Excerpts from a dataset
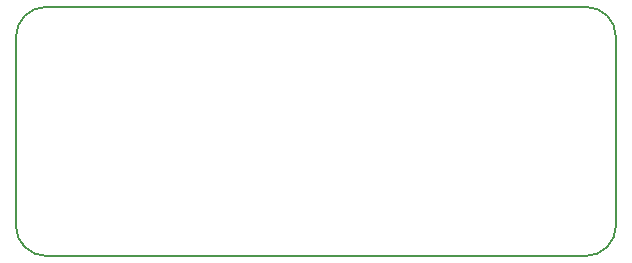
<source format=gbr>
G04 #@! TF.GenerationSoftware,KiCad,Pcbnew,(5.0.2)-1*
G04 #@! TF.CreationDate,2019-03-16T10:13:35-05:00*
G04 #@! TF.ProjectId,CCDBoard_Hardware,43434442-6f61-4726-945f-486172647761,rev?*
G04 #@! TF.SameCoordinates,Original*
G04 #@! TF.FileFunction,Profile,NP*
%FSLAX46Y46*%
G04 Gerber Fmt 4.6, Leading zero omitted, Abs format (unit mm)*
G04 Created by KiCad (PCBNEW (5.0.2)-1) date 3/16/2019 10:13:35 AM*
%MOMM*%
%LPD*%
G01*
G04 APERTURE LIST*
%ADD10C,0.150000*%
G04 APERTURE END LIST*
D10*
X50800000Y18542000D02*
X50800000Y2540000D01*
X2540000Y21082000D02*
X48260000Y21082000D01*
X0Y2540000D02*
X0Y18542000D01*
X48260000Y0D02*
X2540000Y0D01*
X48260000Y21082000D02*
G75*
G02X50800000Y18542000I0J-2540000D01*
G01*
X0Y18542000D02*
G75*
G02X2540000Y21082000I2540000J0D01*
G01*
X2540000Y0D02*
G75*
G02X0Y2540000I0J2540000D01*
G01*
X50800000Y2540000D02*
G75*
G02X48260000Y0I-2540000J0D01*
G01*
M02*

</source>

*Assignment*: Your answer must be the records above, word for word, with every picture left out.

*Output below*:
<source format=gbr>
G04 #@! TF.GenerationSoftware,KiCad,Pcbnew,(5.0.2)-1*
G04 #@! TF.CreationDate,2019-03-16T10:13:35-05:00*
G04 #@! TF.ProjectId,CCDBoard_Hardware,43434442-6f61-4726-945f-486172647761,rev?*
G04 #@! TF.SameCoordinates,Original*
G04 #@! TF.FileFunction,Profile,NP*
%FSLAX46Y46*%
G04 Gerber Fmt 4.6, Leading zero omitted, Abs format (unit mm)*
G04 Created by KiCad (PCBNEW (5.0.2)-1) date 3/16/2019 10:13:35 AM*
%MOMM*%
%LPD*%
G01*
G04 APERTURE LIST*
%ADD10C,0.150000*%
G04 APERTURE END LIST*
D10*
X50800000Y18542000D02*
X50800000Y2540000D01*
X2540000Y21082000D02*
X48260000Y21082000D01*
X0Y2540000D02*
X0Y18542000D01*
X48260000Y0D02*
X2540000Y0D01*
X48260000Y21082000D02*
G75*
G02X50800000Y18542000I0J-2540000D01*
G01*
X0Y18542000D02*
G75*
G02X2540000Y21082000I2540000J0D01*
G01*
X2540000Y0D02*
G75*
G02X0Y2540000I0J2540000D01*
G01*
X50800000Y2540000D02*
G75*
G02X48260000Y0I-2540000J0D01*
G01*
M02*

</source>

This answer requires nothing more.